Les infirmités du marché et les limites des Pouvoirs Publics
Quand le marché, libéré et sans complexe, des GE (et parfois de certaines PME ou TPE), ont une connaissance et un savoir très importants, les opérateurs peuvent manipuler les usagers et tromper les consommateurs en constituant des monopoles, des dépendances, des rétentions et des mainmises sur l’information. Chacun sait qu’un client ne peut mesurer lui-même la qualité d’un service qui contient beaucoup d’informations et de formations longues et complexes à acquérir. Les prix élevés ne sont pas toujours des signes d’assurance de qualité. La confiance du client et du consommateur plus la personnalisation des prestations et des produits du producteur ne sont pas toujours mises en avant dans certaines productions. On doit se souvenir que l’économie néoclassique a clairement défini son objectif qui est de fonder des méthodes de stricte efficacité comme dans les sciences naturelles, éliminant ainsi toutes questions d’éthique, de probité ou de justice.

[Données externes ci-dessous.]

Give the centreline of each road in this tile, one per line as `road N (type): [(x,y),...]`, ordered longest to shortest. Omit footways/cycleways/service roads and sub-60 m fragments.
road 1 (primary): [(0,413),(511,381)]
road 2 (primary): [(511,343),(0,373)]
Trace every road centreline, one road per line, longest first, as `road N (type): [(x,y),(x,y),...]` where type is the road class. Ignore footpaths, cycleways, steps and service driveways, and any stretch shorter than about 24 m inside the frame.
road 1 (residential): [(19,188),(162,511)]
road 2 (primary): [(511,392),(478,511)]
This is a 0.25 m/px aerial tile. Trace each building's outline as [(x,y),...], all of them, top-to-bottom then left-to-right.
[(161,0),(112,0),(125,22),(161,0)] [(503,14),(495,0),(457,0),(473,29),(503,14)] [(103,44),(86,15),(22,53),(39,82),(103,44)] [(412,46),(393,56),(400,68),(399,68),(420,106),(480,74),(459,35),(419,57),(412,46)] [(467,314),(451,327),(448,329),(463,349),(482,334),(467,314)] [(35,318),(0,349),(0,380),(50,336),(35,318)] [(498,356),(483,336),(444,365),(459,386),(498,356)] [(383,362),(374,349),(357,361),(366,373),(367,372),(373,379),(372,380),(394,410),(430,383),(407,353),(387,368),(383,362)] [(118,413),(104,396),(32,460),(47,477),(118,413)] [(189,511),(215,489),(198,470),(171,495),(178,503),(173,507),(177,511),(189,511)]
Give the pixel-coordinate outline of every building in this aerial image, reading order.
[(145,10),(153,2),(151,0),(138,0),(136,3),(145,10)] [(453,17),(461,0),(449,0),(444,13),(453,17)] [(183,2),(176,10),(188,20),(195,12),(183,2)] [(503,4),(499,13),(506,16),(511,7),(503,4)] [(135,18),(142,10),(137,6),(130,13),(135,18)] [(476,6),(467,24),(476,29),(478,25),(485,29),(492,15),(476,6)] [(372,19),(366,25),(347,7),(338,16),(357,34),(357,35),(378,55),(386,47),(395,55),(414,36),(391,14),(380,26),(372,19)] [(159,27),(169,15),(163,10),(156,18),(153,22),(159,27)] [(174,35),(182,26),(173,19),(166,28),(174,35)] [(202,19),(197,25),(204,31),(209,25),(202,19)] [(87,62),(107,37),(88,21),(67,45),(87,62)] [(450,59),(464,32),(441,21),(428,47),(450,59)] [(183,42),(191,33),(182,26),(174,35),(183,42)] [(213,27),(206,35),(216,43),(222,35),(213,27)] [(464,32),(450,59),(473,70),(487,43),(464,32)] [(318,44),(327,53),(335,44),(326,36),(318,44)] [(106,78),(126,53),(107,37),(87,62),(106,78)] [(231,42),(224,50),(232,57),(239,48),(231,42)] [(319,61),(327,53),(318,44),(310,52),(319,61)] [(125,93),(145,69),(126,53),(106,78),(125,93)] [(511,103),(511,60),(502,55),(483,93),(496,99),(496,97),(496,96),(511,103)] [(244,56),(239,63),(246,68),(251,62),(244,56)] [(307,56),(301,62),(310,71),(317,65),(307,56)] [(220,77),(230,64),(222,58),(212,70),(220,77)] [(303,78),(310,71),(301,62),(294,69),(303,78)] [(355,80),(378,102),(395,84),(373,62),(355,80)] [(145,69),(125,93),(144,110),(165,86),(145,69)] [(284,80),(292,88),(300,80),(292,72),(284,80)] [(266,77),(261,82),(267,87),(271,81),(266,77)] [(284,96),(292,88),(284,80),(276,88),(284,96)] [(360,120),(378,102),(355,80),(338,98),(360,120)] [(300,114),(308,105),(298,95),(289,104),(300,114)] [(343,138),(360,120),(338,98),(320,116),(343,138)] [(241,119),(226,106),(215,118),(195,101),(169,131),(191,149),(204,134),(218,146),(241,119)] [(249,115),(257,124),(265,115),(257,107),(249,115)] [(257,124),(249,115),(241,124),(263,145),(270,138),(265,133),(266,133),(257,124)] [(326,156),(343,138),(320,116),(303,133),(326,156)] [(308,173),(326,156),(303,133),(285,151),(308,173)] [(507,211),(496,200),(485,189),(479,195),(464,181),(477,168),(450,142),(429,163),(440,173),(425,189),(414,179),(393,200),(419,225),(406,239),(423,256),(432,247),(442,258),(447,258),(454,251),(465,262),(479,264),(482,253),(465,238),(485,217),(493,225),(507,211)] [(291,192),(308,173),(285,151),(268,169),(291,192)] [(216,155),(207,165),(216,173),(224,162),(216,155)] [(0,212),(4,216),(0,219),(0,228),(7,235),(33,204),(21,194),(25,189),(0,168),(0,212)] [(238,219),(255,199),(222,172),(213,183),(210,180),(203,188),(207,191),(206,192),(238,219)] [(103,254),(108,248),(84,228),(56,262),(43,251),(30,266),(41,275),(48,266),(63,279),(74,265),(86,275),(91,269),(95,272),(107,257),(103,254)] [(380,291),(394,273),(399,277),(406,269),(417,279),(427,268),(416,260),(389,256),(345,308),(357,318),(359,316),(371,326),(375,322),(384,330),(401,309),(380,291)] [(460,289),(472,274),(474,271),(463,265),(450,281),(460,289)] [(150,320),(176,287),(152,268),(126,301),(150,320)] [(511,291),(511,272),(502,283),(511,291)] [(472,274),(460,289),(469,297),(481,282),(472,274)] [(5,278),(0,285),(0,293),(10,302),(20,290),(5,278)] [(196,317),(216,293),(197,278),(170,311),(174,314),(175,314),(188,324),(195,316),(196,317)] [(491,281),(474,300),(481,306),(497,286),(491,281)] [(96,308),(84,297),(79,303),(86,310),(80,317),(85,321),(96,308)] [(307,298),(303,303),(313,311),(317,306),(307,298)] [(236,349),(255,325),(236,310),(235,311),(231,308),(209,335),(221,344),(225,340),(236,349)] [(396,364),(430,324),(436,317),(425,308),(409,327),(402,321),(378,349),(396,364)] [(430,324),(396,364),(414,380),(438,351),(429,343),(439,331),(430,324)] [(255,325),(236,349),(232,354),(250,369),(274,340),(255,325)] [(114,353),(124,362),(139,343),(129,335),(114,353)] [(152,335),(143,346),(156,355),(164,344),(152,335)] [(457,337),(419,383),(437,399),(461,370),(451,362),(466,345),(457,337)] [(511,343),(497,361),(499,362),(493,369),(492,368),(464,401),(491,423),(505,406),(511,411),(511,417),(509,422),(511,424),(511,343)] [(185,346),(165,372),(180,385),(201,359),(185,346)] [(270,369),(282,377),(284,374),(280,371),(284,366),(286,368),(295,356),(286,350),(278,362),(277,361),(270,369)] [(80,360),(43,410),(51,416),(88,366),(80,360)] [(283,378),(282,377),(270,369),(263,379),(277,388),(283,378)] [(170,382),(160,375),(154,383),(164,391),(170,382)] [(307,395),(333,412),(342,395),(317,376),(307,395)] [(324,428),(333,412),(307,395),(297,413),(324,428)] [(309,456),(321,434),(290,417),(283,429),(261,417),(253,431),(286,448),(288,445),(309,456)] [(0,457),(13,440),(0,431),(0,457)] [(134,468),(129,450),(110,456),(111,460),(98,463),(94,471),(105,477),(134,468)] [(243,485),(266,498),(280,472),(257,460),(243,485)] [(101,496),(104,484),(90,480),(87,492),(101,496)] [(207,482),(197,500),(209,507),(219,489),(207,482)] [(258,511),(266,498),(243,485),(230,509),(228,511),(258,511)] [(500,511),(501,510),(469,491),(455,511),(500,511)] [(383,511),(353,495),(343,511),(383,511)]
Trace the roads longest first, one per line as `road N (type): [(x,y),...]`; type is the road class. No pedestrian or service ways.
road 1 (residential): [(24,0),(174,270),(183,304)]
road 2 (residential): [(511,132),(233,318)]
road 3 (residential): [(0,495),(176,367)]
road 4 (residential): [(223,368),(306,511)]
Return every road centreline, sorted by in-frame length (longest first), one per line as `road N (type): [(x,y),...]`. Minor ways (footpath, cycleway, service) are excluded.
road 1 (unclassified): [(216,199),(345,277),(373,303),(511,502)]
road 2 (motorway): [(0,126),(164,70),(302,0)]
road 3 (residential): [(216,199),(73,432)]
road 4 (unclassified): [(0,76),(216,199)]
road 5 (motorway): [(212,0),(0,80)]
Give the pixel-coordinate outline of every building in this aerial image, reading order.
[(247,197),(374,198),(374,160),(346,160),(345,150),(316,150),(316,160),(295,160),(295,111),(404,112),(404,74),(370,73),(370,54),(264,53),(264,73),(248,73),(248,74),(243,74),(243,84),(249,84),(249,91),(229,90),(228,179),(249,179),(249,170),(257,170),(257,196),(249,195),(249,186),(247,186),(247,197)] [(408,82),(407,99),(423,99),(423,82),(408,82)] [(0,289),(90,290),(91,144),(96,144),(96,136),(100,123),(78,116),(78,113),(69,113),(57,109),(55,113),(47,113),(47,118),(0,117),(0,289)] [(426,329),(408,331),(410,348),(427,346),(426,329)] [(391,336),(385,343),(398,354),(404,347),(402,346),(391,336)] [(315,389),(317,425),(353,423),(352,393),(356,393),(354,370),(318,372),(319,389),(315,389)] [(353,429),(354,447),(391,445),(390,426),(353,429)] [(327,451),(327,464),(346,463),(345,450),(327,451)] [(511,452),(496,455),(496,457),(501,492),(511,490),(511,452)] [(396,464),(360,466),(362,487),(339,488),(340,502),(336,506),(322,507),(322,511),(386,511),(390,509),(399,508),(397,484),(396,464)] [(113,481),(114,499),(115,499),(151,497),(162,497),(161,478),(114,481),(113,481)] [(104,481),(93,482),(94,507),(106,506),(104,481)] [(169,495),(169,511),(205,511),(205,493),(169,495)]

Les Pouvoirs Publics n’ont pas pour rôle de s’occuper normalement des individus mais des biens et des services collectifs c’est-à-dire des services qui ne sont pas rivaux entre eux, c’est-à-dire des services qui ne sont pas soumis à la concurrence et qui ne peuvent pas être réalisés par les uns ou les autres d’entre nous. L’Etat ne peut satisfaire toutes les demandes, les budgets ne sont pas élastiques. De plus, la décision politique est une affaire de choix donc il n’y a pas de satisfaction générale si ce n’est pour le citoyen « moyen » ou « médian ». Il existe donc de nombreux groupes de consommateurs, d’usagers et d’électeurs dont les besoins ne peuvent être satisfaits par l’Etat et les Pouvoirs Publics en général. Il appartient dès lors aux citoyens de s’organiser pour satisfaire ces besoins auxquels les limites des Pouvoirs Publics interdisent de répondre.

Rôle des PME et des TPE
Dès lors, le privilège des PME et le fief des TPE semblent résolument définis : ils se nichent dans les services à forte relation personnelle, dans les prestations de qualité et dans les contacts où la confiance est d’une intensité particulièrement grande. Voilà, la chance est bien devant ! C’est là qu’il faut agir comme on pense et non l’inverse.